A posthumous 1819 portrait of Mozart by Barbara Krafft.A posthumous 1819 portrait of Mozart by Barbara Krafft.

Flipping through a dusty folder of unidentified music scores in Budapest’s national library, Hungarian scholar Balazs Mikusi’s heart skipped a beat when he came across four pages of the score of a famous Mozart sonata – written by the composer himself.

Mikusi, head of the Hungarian National Szechenyi Library’s music collection, said about the moment he realised what he had stumbled on: “I of course remember the heartbeat. You are turning the pages of hundreds of sources which are obviously written by copiers, not the composer.

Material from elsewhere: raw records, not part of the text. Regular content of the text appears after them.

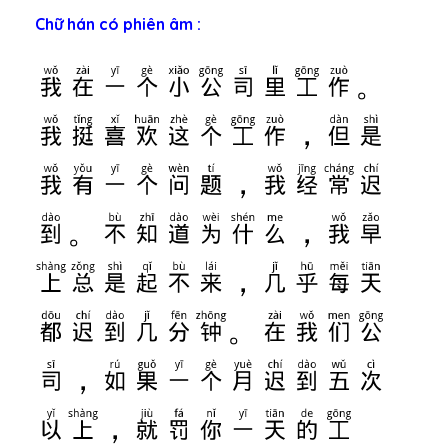
Chữ hán có phiên âm :
我在一个小公司里工作。
我挺喜欢这个工作，但是
我有一个问题，我经常迟
到。不知道为什么，我早
上总是起不来，几乎每天
都迟到几分钟。在我们公
司，如果一个月迟到五次
以上，就罚你一天的工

And suddenly you see something that is a composer’s handwriting – and it even looks similar.

“I said ‘This looks like Mozart’, and very soon I realised this must be Mozart.”

Mikusi quickly cross-checked his finding with Mozart experts, and they confirmed his discovery. The four pages were the original score of the Piano Sonata in A Major, K.331, one of the composer’s best-known sonatas.

Wolfgang Amadeus Mozart wrote the sonata around 1783 and like most of his works, it was also copied down. This original score was believed to have been lost. Only one page is preserved in Salzburg.

On Sunday, Mikusi will present his finding in Salzburg to the Mozart scholar community.

He said many Mozart autographs even turn up at auctions, but the world has long known about those.

“What makes it very interesting is that it’s new. Nobody has ever seen this or if not ever, in the past 200 years,” he said.

“Everybody is intrigued, all the pianists, even average music lovers and, of course, Mozart scholars, of what is actually on this page, how should we reinterpret this sonata in the light of this discovery,” Mikusi said.

It remains a mystery how the score ended up in the collection of the Szechenyi library.

Mikusi said for Mozart scholars the most interesting thing will be to look at the differences between the original score and the copies that would provide plenty of debate worldwide.

“In the menuetto there are a couple of passages that have been much discussed, and many people started to correct the first edition, saying that Mozart’s autograph could not possibly have said that. And now we have the autograph and it actually confirms the first edition,” he said.